(Records excerpted from a collection)

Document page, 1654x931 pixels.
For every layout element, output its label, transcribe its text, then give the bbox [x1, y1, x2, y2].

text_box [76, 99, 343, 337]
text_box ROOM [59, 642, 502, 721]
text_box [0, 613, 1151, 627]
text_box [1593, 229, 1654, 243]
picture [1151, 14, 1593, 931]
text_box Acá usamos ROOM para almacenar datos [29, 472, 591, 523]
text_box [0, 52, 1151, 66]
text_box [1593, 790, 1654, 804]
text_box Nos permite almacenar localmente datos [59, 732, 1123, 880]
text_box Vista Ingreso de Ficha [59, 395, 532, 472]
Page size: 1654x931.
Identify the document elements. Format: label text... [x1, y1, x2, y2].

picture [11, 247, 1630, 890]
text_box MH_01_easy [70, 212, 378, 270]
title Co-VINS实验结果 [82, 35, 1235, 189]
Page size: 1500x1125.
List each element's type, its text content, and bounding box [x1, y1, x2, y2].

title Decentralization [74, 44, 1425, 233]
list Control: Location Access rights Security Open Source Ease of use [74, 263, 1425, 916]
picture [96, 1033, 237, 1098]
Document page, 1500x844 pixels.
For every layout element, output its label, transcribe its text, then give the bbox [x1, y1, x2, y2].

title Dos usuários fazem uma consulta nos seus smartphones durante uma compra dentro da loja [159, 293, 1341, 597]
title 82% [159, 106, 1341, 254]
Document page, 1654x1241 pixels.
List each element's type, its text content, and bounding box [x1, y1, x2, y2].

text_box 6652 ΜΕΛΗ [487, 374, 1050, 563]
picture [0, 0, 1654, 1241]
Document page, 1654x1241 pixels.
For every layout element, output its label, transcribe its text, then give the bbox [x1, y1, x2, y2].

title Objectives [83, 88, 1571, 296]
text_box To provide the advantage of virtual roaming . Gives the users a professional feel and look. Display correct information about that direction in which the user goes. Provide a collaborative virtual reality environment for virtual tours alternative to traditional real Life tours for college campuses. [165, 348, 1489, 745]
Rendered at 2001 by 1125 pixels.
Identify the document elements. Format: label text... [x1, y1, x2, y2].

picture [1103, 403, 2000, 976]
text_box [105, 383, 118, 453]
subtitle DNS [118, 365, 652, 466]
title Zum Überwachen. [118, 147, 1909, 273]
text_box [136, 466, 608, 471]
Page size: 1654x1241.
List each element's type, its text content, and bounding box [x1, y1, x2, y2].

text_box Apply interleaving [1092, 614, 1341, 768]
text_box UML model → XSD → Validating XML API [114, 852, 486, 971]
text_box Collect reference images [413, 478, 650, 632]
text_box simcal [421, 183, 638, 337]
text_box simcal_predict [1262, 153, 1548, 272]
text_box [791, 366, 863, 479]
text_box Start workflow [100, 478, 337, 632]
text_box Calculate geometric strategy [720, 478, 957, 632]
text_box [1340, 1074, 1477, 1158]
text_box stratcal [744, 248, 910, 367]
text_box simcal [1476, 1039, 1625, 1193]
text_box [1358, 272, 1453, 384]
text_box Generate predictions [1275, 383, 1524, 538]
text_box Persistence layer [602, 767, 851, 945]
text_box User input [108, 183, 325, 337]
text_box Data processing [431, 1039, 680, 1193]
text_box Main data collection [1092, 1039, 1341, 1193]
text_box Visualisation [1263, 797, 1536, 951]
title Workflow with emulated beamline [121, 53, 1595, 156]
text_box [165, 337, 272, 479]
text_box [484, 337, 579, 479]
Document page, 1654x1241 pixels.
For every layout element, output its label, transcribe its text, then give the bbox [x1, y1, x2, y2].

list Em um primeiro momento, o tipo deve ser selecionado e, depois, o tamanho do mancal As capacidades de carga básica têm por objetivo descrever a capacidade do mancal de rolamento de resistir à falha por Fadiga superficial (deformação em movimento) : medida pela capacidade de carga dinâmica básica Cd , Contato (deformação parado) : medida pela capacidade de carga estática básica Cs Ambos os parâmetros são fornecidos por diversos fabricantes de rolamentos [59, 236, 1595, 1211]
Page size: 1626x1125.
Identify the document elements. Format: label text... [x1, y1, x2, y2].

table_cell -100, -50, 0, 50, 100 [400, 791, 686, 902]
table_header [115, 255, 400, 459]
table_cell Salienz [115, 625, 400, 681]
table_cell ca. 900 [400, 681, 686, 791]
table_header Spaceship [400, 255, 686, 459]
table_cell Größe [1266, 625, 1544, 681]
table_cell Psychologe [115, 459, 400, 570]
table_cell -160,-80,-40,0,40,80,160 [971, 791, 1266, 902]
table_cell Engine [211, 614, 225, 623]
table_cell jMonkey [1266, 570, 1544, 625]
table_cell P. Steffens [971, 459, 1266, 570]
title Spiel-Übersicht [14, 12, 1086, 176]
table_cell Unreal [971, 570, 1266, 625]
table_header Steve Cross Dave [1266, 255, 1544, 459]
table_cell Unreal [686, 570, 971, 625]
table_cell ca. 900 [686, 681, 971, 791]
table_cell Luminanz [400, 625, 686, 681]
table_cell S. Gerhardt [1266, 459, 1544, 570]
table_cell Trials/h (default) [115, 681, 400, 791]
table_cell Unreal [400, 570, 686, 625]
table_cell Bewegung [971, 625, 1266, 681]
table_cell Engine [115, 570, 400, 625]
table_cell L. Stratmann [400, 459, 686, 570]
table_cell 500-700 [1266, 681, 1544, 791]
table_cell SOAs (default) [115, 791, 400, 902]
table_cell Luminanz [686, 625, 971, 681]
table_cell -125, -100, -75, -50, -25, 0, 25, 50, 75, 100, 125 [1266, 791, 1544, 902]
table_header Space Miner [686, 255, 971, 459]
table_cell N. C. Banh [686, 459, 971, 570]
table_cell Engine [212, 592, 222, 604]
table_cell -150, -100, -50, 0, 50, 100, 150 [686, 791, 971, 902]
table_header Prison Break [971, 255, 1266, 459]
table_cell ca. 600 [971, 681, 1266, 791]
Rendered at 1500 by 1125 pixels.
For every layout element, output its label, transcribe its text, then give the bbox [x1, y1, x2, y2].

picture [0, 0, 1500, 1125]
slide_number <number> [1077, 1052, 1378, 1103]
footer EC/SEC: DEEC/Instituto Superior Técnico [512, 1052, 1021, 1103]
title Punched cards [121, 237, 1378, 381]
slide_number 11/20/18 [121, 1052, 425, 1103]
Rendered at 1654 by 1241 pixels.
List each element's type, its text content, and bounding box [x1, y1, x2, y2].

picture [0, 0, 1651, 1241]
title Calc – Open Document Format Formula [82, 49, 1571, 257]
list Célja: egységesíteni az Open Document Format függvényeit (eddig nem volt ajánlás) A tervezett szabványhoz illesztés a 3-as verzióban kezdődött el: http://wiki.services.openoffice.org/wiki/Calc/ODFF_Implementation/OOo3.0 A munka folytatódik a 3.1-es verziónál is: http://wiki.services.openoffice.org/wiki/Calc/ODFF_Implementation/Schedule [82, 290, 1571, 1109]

* [Given task]: Retype the stretch of entries from the line containing "Document page, 1500x844 pixels." through the line containing "title 82% [159, 106, 1341, 254]", keeping every character as it appears.

* [Answer to this exercise]:
Document page, 1500x844 pixels.
For every layout element, output its label, transcribe its text, then give the bbox [x1, y1, x2, y2].

title Dos usuários fazem uma consulta nos seus smartphones durante uma compra dentro da loja [159, 293, 1341, 597]
title 82% [159, 106, 1341, 254]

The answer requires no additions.